Aujourd’hui, la Commission n’a plus ce statut monopolistique et l’avenir des agriculteurs n’est pas rose. Les multinationales attiseront la rivalité entre eux pour faire chuter les prix et amasseront des stocks de céréales lorsque les prix seront bas afin de pouvoir de les faire baisser encore plus. À preuve, les plans d’affaires des nouveaux venus – tant vantés par le gouvernement – reposent explicitement sur une baisse des prix des céréales.
Les conservateurs ont également passé beaucoup de temps à tergiverser quant à la façon de mieux réglementer les services ferroviaires. Le besoin est bel et bien réel. Les statistiques montrent que les agriculteurs et les entreprises céréalières n’obtiennent qu’une fois sur deux les services qu’ils ont demandés. Le problème s’étend à d’autres grands secteurs de l’économie, de la foresterie à la vente au détail. Malgré tout, les conservateurs promettent depuis six ans - six ans! – que leur examen des services ferroviaires mettra fin à ces flagrants abus de pouvoir sur le marché, mais cet exercice ne semble toujours pas mener à des actions concrètes. Au lieu de s’engager à présenter une loi que les Canadiens attendent depuis trop longtemps, les conservateurs n’ont rien d’autre à offrir que des belles paroles.

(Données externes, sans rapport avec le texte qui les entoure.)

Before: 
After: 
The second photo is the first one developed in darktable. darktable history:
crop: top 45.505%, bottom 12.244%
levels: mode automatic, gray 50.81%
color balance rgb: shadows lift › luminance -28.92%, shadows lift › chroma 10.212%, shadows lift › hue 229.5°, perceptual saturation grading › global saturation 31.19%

Le NPD, quant à lui, ne saurait guère mieux gérer l’économie. Il s’est opposé à tous les accords commerciaux jamais présentés au Parlement et préfère fermer nos portes au lieu d’en ouvrir de nouvelles à nos produits. Les agriculteurs canadiens se retrouvent donc avec bien peu de leadership au palier fédéral.

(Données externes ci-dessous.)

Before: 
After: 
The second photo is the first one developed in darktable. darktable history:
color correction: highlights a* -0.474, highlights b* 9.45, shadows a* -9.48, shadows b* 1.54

Comment le gouvernement peut-il aider les agriculteurs canadiens à profiter pleinement de cet envol de la demande pour les produits alimentaires? La réponse est simple : seul le Parti libéral saurait établir un équilibre permettant de percer de nouveaux marchés pour les produits alimentaires canadiens, d’adopter des lois sensées qui amélioreront les services ferroviaires pour tous les expéditeurs, et de protéger les intérêts de tous les agriculteurs du Canada. Il est grand temps que nous travaillions ensemble à prendre la place qui nous revient sur les marchés agricoles mondiaux!
Le sénateur Robert Peterson, de la Saskatchewan, est le porte-parole du Parti libéral en matière d’agriculture et d’agroalimentaire au Sénat.